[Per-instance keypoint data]
Start of Block
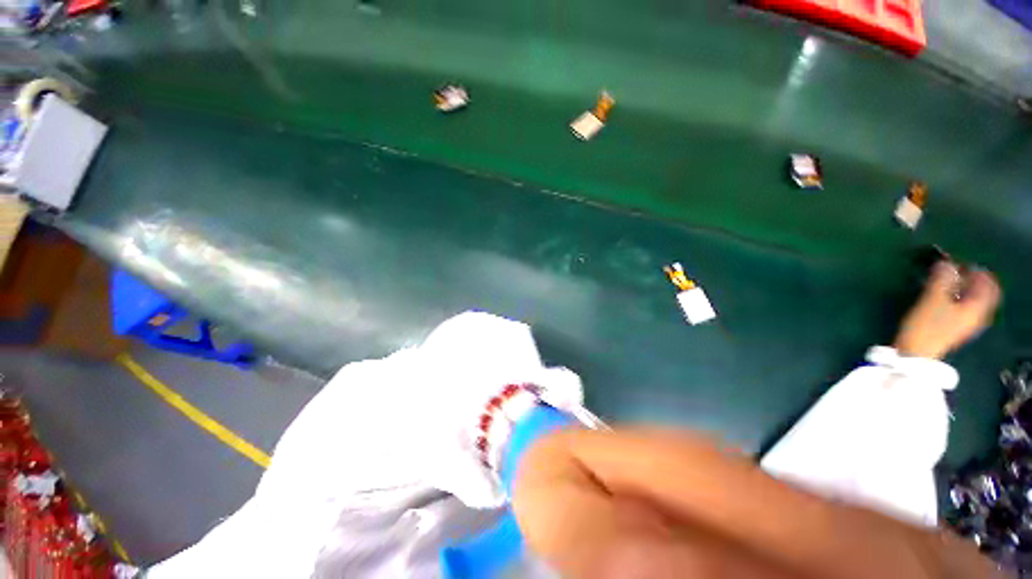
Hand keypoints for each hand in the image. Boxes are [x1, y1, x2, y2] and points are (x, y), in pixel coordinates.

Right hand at [893, 260, 1000, 359]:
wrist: (916, 352)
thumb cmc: (926, 326)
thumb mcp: (932, 299)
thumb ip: (941, 279)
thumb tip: (945, 263)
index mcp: (978, 307)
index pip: (988, 284)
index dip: (976, 271)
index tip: (960, 263)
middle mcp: (979, 315)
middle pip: (982, 292)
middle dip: (970, 280)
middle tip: (954, 271)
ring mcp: (967, 323)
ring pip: (972, 300)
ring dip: (962, 289)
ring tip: (946, 282)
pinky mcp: (956, 328)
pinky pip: (964, 307)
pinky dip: (957, 298)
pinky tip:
End of Block
Set the pictures aside and reproduce the data above exactly.

OUTPUT ▸
Hand keypoints for each hand in the image. Boxes are [x1, y1, x2, y2] and points are (x, y), in pixel coordinates.

Right hand at [893, 260, 1000, 359]:
wrist: (916, 352)
thumb cmc: (926, 326)
thumb mcp: (932, 299)
thumb ip: (941, 279)
thumb tip: (945, 263)
index mcp: (978, 307)
index pip: (988, 284)
index dip: (976, 271)
index tip: (960, 263)
middle mcp: (979, 315)
middle pip: (982, 292)
middle dip: (970, 280)
middle tip: (954, 271)
ring mcp: (967, 323)
ring pip: (972, 300)
ring dip: (962, 289)
ring tip: (946, 282)
pinky mcp: (956, 328)
pinky pip: (964, 307)
pinky dip: (957, 298)
pinky tip:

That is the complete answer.